Almanya AB vasıtasıyla veya kendi gücüyle Ortadoğu oyununda masada kalabilmek için sürekli hamle yapmaya çalışmış ama bir türlü kozu eline alamamıştır. Olsa olsa ülkesindeki PKK nüvelerine gizli yolla maddi ve siyasi destek vererek bölgeye elini sokmaya çalışmış diyebiliriz.

Daha neler oldu, bir dönem El Kaide gibi bir küresel aktör, daha sonra ise işi sadece bu projeleri manipüle edecek mahiyetteki IŞİD gibi bir örgüt türetildi veya ortaya çıktı. Son merhalede IŞİD ile mücadele etmek amacıyla bölgeye adımını atmayan kalmadı. Birleşmiş Milletler dahil bilinen meşruiyet zeminleri ile bölgeye asker getirenler oldu. En çok da ABD ve Rusya bu bölgede operasyonlar yaptı. Sonunda ABD’nin Barzani (KDP) yönetimi ve PKK uzantısı PYD/YPG vasıtasıyla Irak-Suriye kuzeyinde yapmak istediği hamlenin önünü kesmek için Türkiye de Cerablus-İdlip hattında bir askeri operasyon başlattı ve bu devam etmektedir. Şimdi bilinmektedir ki bölgeden IŞİD önemli ölçüde temizlenmiş, hatta diyebiliriz ki, işi bitti için buradan çıkarılmış ve başka bölgelere kaydırılmıştır. IŞİD örneğin Yemen ve Kuzey Afrika’ya, Libya gibi yerlere taşınmışlardır.

Suriye iç savaşını bitirebilmek için Birleşmiş Milletler kararı uyarınca Cenevre görüşmeleri başlatılmıştır. Bu görüşmelere katılanlar somut bir adım atamayınca Rusya, İran ve Türkiye bloğu Astana sürecini başlatmıştır. Astana süreci somut gelişmeler göstermiştir. Şimdi Rusya ve Türkiye liderleri, Cenevre’nin Astana anlayışını kapsayacak biçimde gelişimini istemektedirler.

Geçtiğimiz günlerde Erdoğan ve Putin defalarca bir araya geldiler. Astana, Moskova, Soçi ve derken Ankara görüşmeleri oldu. Rusya Suriye’deki IŞİD kapsamıyla bulunan bir kısım askerini çekecek. Haliyle Suriye ile ikili anlaşması gereği orada olan üslerindeki askerler görevlerine devam edecek. Ve bana sorarsanız, aslında Rusya sembolik asker çekme işini yaparken, diğer yandan üslerindeki asker sayısını artırabilir. BM kararları gereği Suriye’de olması gereken Rus barış gözlemcileri de görevlerini yapmaya devam edecektir.

İşte bu noktada Türkiye tek taraflı bir manevraya bağlı kararı almak durumundadır. Cerablus-İdlip bölgesindeki askeri varlığını PYD/YPG’ye karşı tutmanın köklü siyasi gerekçelerini dünyaya anlatabilmelidir. Zira ABD’nin bu PKK uzantısı güçlere ağır silah sevkiyatı ve askeri eğitimleri devam etmektedir. Hatta diyebiliriz ki ABD yıllardır Kandil’de olduğu söylenen PKK ana karargahının yerini değiştirmek için destek de verebilir. Ben buna bir ilave yapmalıyım, ABD ve İsrail PKK’nın bütün dünyaca itiraz edilmeyecek meşru-siyasi bir oluşuma dönüşmesi için akıl da verebilir. Nasıl ABD PYD’yi dünyaya kabul edilebilir gösteriyorsa, PKK’yı da bir örtü ile koruyabilir.
★ ★ ★ ★
_Yapılacak iş_
Alıntı metne göre şu soruları kısaca yanıtlayın:
(a) Türkiye hangi hatta askeri operasyon başlattı?
(b) Cenevre görüşmelerinde somut adım atılamayınca Astana sürecini hangi ülkeler başlattı?
(c) IŞİD hangi yerlere taşındı?

_Kayıtlı veriler_
★ ★ ★ ★
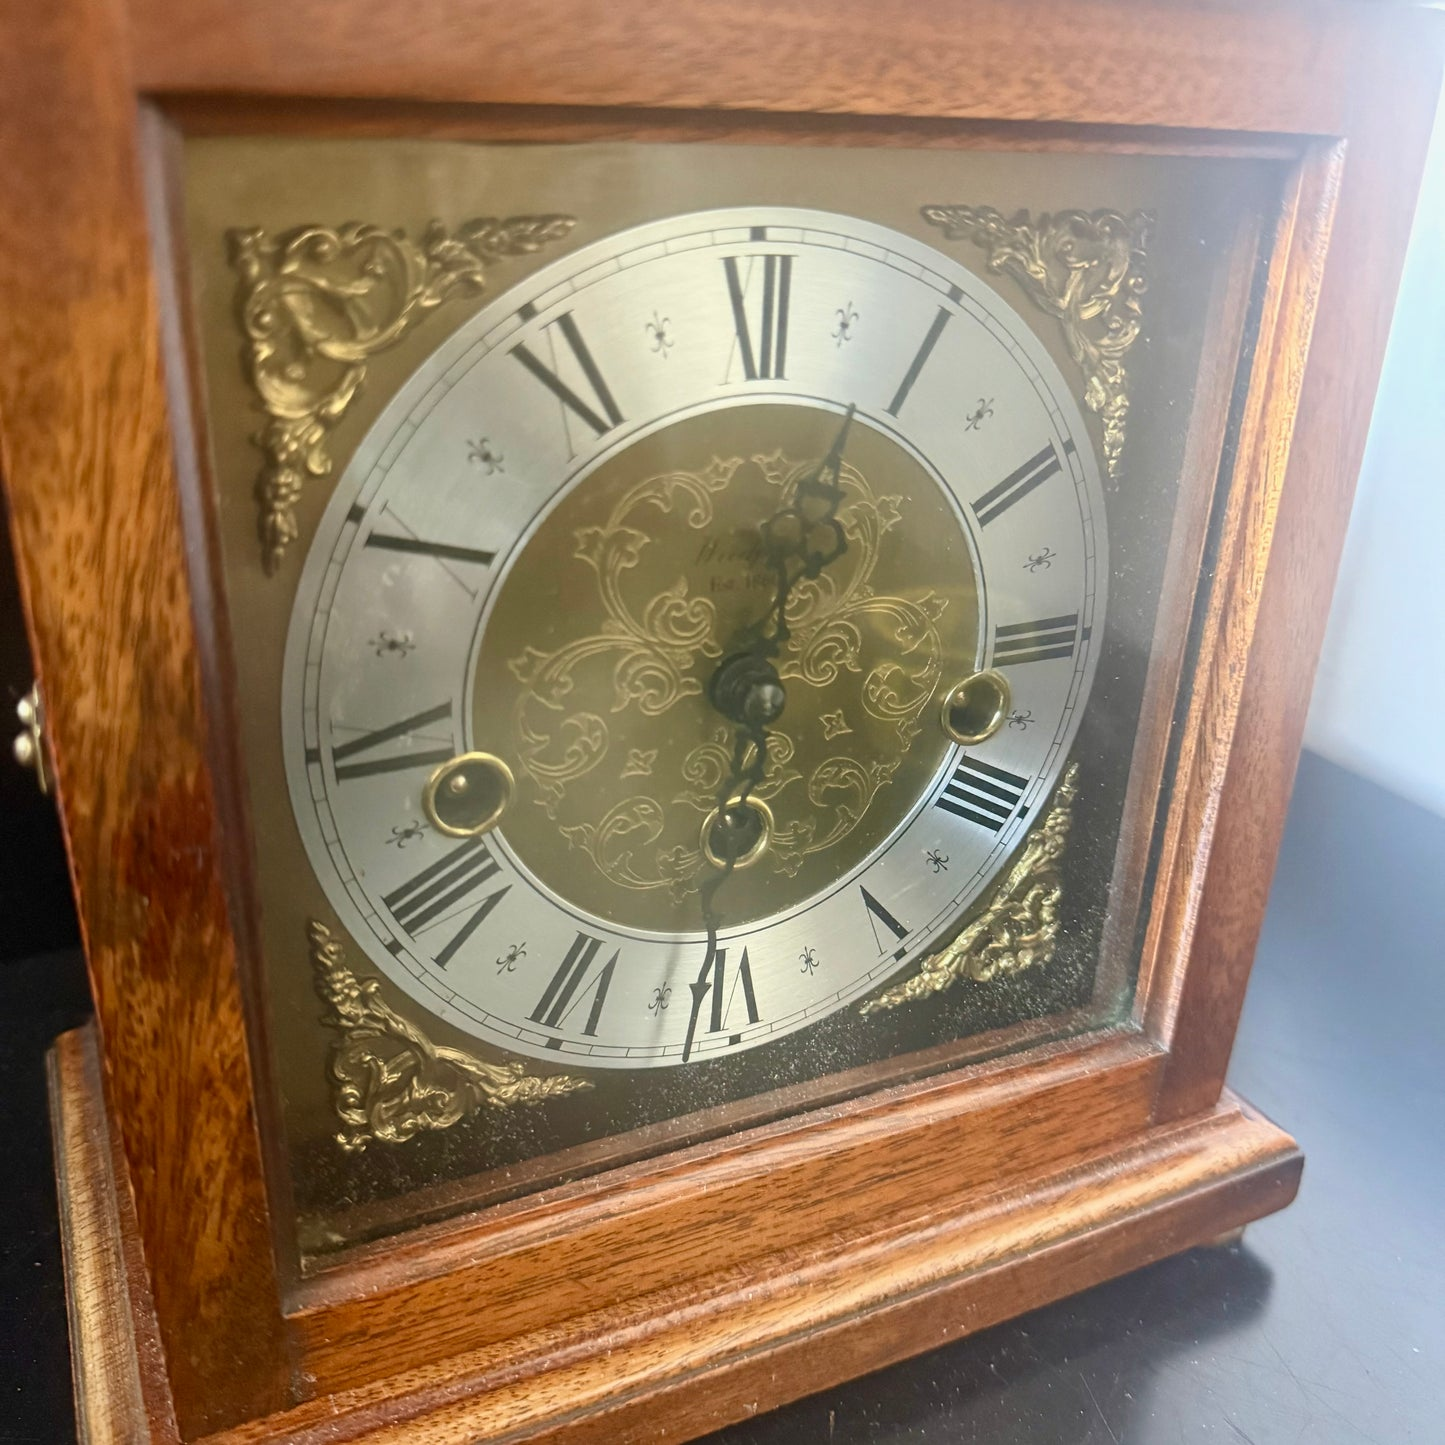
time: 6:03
★ ★ ★ ★
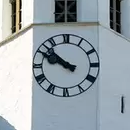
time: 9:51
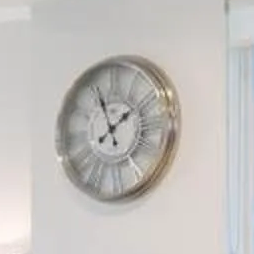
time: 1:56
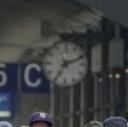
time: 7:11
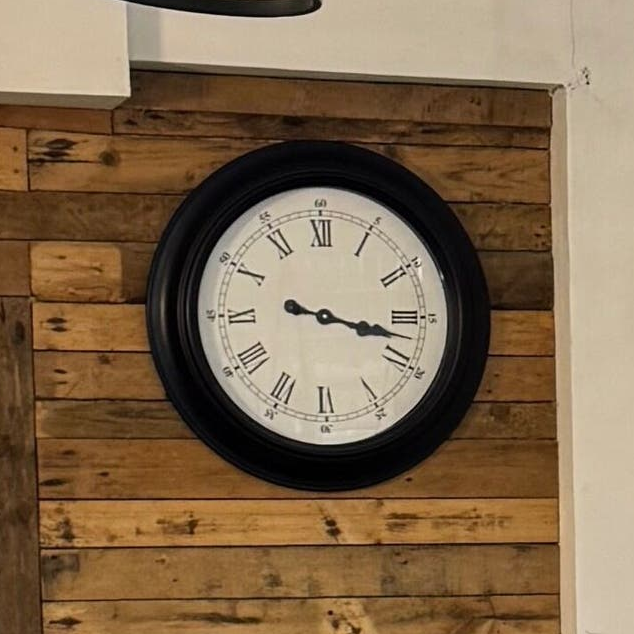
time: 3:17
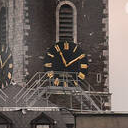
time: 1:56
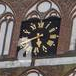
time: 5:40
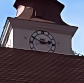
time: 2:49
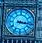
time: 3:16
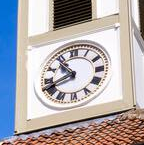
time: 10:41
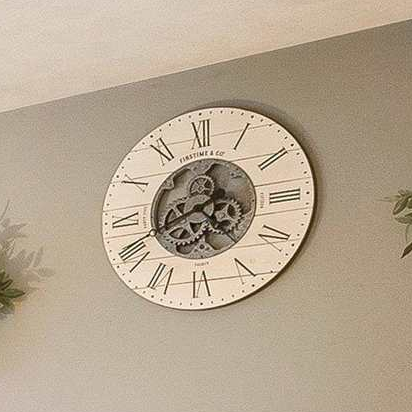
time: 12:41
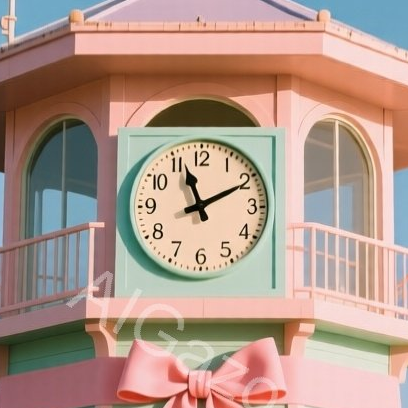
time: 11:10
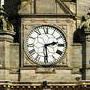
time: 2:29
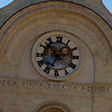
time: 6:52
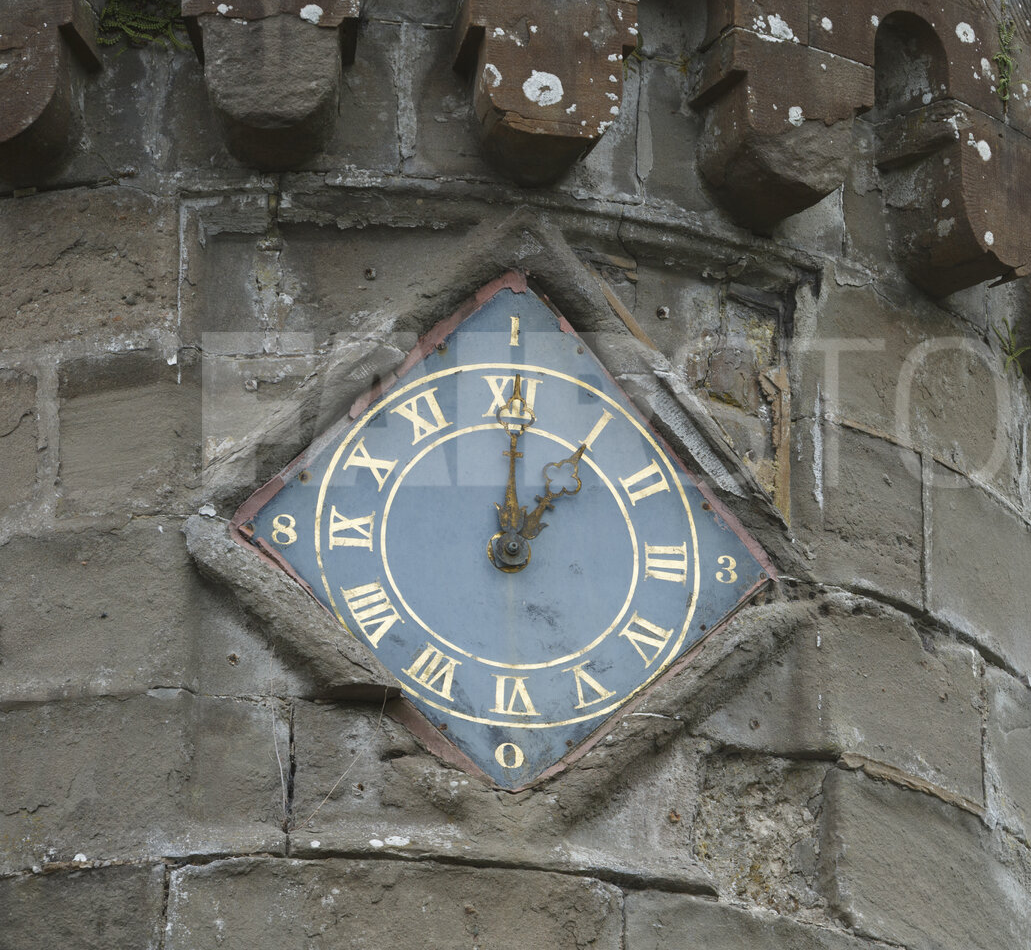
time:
★ ★ ★ ★
_Alıştırma sonucu_
(a) Cerablus-İdlip hattında.
(b) Rusya, İran ve Türkiye.
(c) Yemen ve Kuzey Afrika'ya, Libya gibi yerlere.